Ездили недавно в Скородное. Как чудесно! Был жаркий день, и какая свежесть и густота трав и зелени деревьев, какая прелесть полураспустившихся дубков! Великое множество мелких желтеньких цветов, – целые поляны ярко-желтые, – и желтых лилий, а больше всего все искраплено какими-то голубенькими, вроде незабудок. И уже много лиловых медвежьих ушек на их высоких стеблях.
Как-то вечером гуляли в Острове. Левитановские мягко-лиловые тучки, нежно-алые краски на закатном небе. И прелесть соединения свежести, сочности молодой зелени с запахом прошлогодней листвы. Необыкновенно тонкое время.
Вчера холод, осенние тучи. Ночь ледяная, с золотой крупной Венерой над закатом, с молодым месяцем.
Нынче ясно, весело, но ветрено и холодно.
Карпушка говорит вместо фокстерьер – фокстерьерц.
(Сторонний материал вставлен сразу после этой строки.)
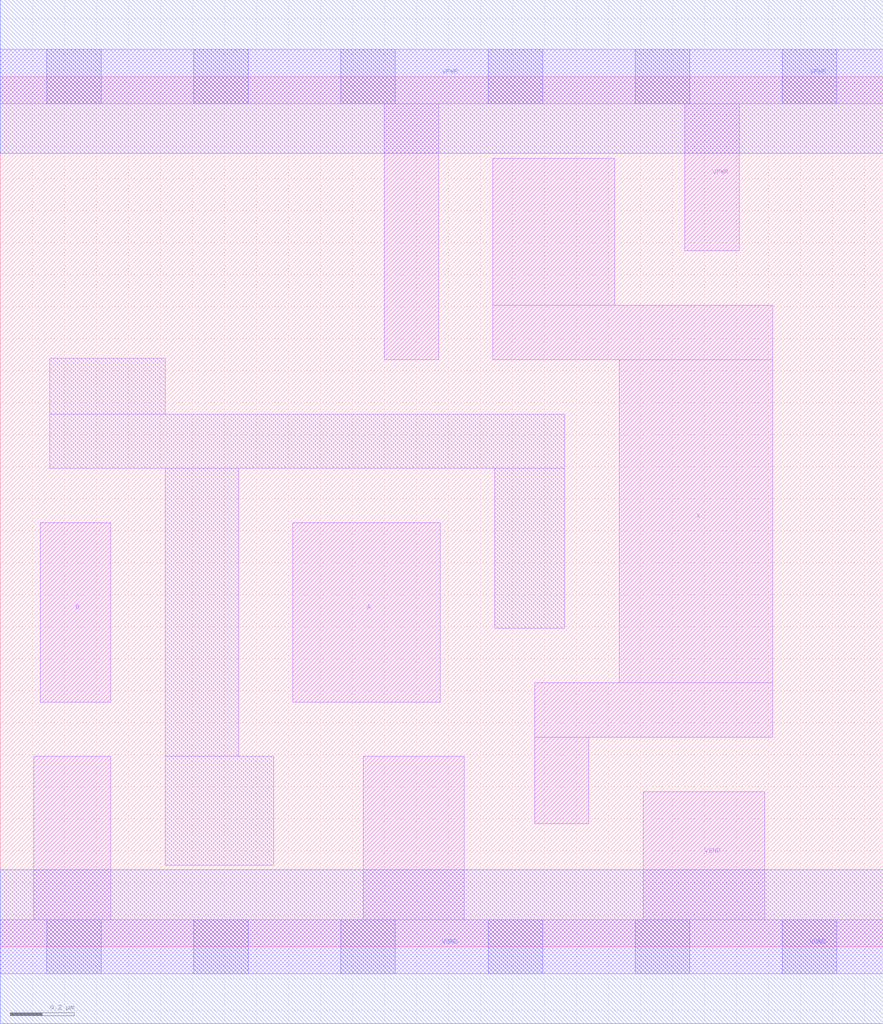
<source format=lef>
# Copyright 2020 The SkyWater PDK Authors
#
# Licensed under the Apache License, Version 2.0 (the "License");
# you may not use this file except in compliance with the License.
# You may obtain a copy of the License at
#
#     https://www.apache.org/licenses/LICENSE-2.0
#
# Unless required by applicable law or agreed to in writing, software
# distributed under the License is distributed on an "AS IS" BASIS,
# WITHOUT WARRANTIES OR CONDITIONS OF ANY KIND, either express or implied.
# See the License for the specific language governing permissions and
# limitations under the License.
#
# SPDX-License-Identifier: Apache-2.0

VERSION 5.7 ;
  NAMESCASESENSITIVE ON ;
  NOWIREEXTENSIONATPIN ON ;
  DIVIDERCHAR "/" ;
  BUSBITCHARS "[]" ;
UNITS
  DATABASE MICRONS 200 ;
END UNITS
PROPERTYDEFINITIONS
  MACRO maskLayoutSubType STRING ;
  MACRO prCellType STRING ;
  MACRO originalViewName STRING ;
END PROPERTYDEFINITIONS
MACRO sky130_fd_sc_hdll__or2_2
  CLASS CORE ;
  FOREIGN sky130_fd_sc_hdll__or2_2 ;
  ORIGIN  0.000000  0.000000 ;
  SIZE  2.760000 BY  2.720000 ;
  SYMMETRY X Y R90 ;
  SITE unithd ;
  PIN A
    ANTENNAGATEAREA  0.138600 ;
    DIRECTION INPUT ;
    USE SIGNAL ;
    PORT
      LAYER li1 ;
        RECT 0.915000 0.765000 1.375000 1.325000 ;
    END
  END A
  PIN B
    ANTENNAGATEAREA  0.138600 ;
    DIRECTION INPUT ;
    USE SIGNAL ;
    PORT
      LAYER li1 ;
        RECT 0.125000 0.765000 0.345000 1.325000 ;
    END
  END B
  PIN VGND
    ANTENNADIFFAREA  0.533700 ;
    DIRECTION INOUT ;
    USE SIGNAL ;
    PORT
      LAYER li1 ;
        RECT 0.000000 -0.085000 2.760000 0.085000 ;
        RECT 0.105000  0.085000 0.345000 0.595000 ;
        RECT 1.135000  0.085000 1.450000 0.595000 ;
        RECT 2.010000  0.085000 2.390000 0.485000 ;
      LAYER mcon ;
        RECT 0.145000 -0.085000 0.315000 0.085000 ;
        RECT 0.605000 -0.085000 0.775000 0.085000 ;
        RECT 1.065000 -0.085000 1.235000 0.085000 ;
        RECT 1.525000 -0.085000 1.695000 0.085000 ;
        RECT 1.985000 -0.085000 2.155000 0.085000 ;
        RECT 2.445000 -0.085000 2.615000 0.085000 ;
      LAYER met1 ;
        RECT 0.000000 -0.240000 2.760000 0.240000 ;
    END
  END VGND
  PIN VPWR
    ANTENNADIFFAREA  0.595700 ;
    DIRECTION INOUT ;
    USE SIGNAL ;
    PORT
      LAYER li1 ;
        RECT 0.000000 2.635000 2.760000 2.805000 ;
        RECT 1.200000 1.835000 1.370000 2.635000 ;
        RECT 2.140000 2.175000 2.310000 2.635000 ;
      LAYER mcon ;
        RECT 0.145000 2.635000 0.315000 2.805000 ;
        RECT 0.605000 2.635000 0.775000 2.805000 ;
        RECT 1.065000 2.635000 1.235000 2.805000 ;
        RECT 1.525000 2.635000 1.695000 2.805000 ;
        RECT 1.985000 2.635000 2.155000 2.805000 ;
        RECT 2.445000 2.635000 2.615000 2.805000 ;
      LAYER met1 ;
        RECT 0.000000 2.480000 2.760000 2.960000 ;
    END
  END VPWR
  PIN X
    ANTENNADIFFAREA  0.530500 ;
    DIRECTION OUTPUT ;
    USE SIGNAL ;
    PORT
      LAYER li1 ;
        RECT 1.540000 1.835000 2.415000 2.005000 ;
        RECT 1.540000 2.005000 1.920000 2.465000 ;
        RECT 1.670000 0.385000 1.840000 0.655000 ;
        RECT 1.670000 0.655000 2.415000 0.825000 ;
        RECT 1.935000 0.825000 2.415000 1.835000 ;
    END
  END X
  OBS
    LAYER li1 ;
      RECT 0.155000 1.495000 1.765000 1.665000 ;
      RECT 0.155000 1.665000 0.515000 1.840000 ;
      RECT 0.515000 0.255000 0.855000 0.595000 ;
      RECT 0.515000 0.595000 0.745000 1.495000 ;
      RECT 1.545000 0.995000 1.765000 1.495000 ;
  END
  PROPERTY maskLayoutSubType "abstract" ;
  PROPERTY prCellType "standard" ;
  PROPERTY originalViewName "layout" ;
END sky130_fd_sc_hdll__or2_2

</source>
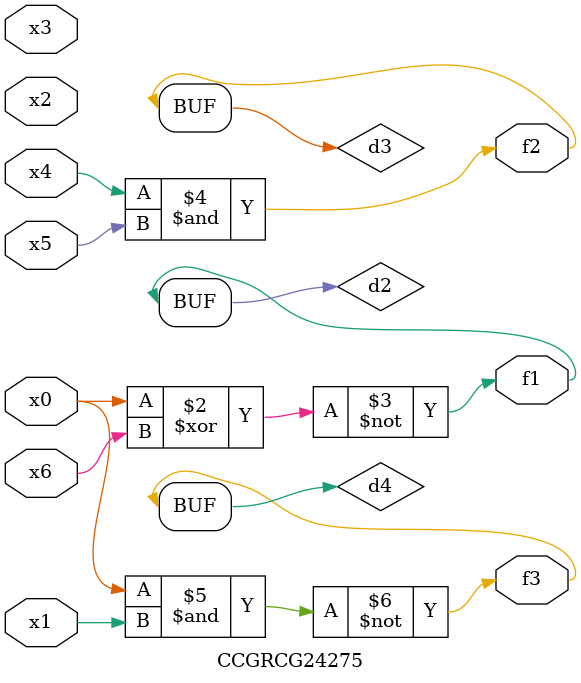
<source format=v>
module CCGRCG24275(
	input x0, x1, x2, x3, x4, x5, x6,
	output f1, f2, f3
);

	wire d1, d2, d3, d4;

	nor (d1, x0);
	xnor (d2, x0, x6);
	and (d3, x4, x5);
	nand (d4, x0, x1);
	assign f1 = d2;
	assign f2 = d3;
	assign f3 = d4;
endmodule

</source>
Конечно, это гораздо более по-русски.
28 мая 1911 г.
Все последние дни лил дождь, холод ужасный.
Сейчас пять часов, резко потеплело. Заходила огромная лилово-синяя туча с юга, гремел гром. Против солнца она стала металлической, зелень сада на ее фоне необыкновенна. Мы с Колей смотрели к югу от людской. Глотовский сад, бахтеяровский, зеленая долина под Колонтаевкой – все образовывало чудеснейший пейзаж, теплый, весенний. Зелень кленов яркая, лозин и берез – нежная, бледная; на зеленях возле Колонтаевки – чуть синеватый налет. Прелестная серебристость старых тополей в лугу под глотовской усадьбой.
– Карпушка, а ты знаешь, что такое пейзаж?
Молчит.
– Ну что ж ты молчишь? Немой, что ли? Что такое пейзаж?
– А я знаю?
– Ну, все-таки? Помолчав:
– Лапша.
– Ты очумел!
– Ну матерком что-нибудь…
Стряпуха, его мать, ходила возле ограды, собирала в фартук желто-пуховых кривоногих утят, боясь нового дождя.
В церковной караулке часы часто останавливаются: мухи набиваются. Сторож бьет по ночам иногда черт знает что, – например, одиннадцать вместо двух.
5 июня 1911 г.
Настасья Петровна привезла в подарок Софье Петровне Ромашковой огромный белый платок, весь в черных изображениях черепов и костей, с черными надписями: "Святый Боже, Святый Крепкий".
Старуха Луковка; специальность обмывать покойников, быть при похоронах, и это уже давно, чуть не с молодости. "Сюжет для небольшого рассказа". На варке у нее одна овца. Хороша жизнь и овцы этой!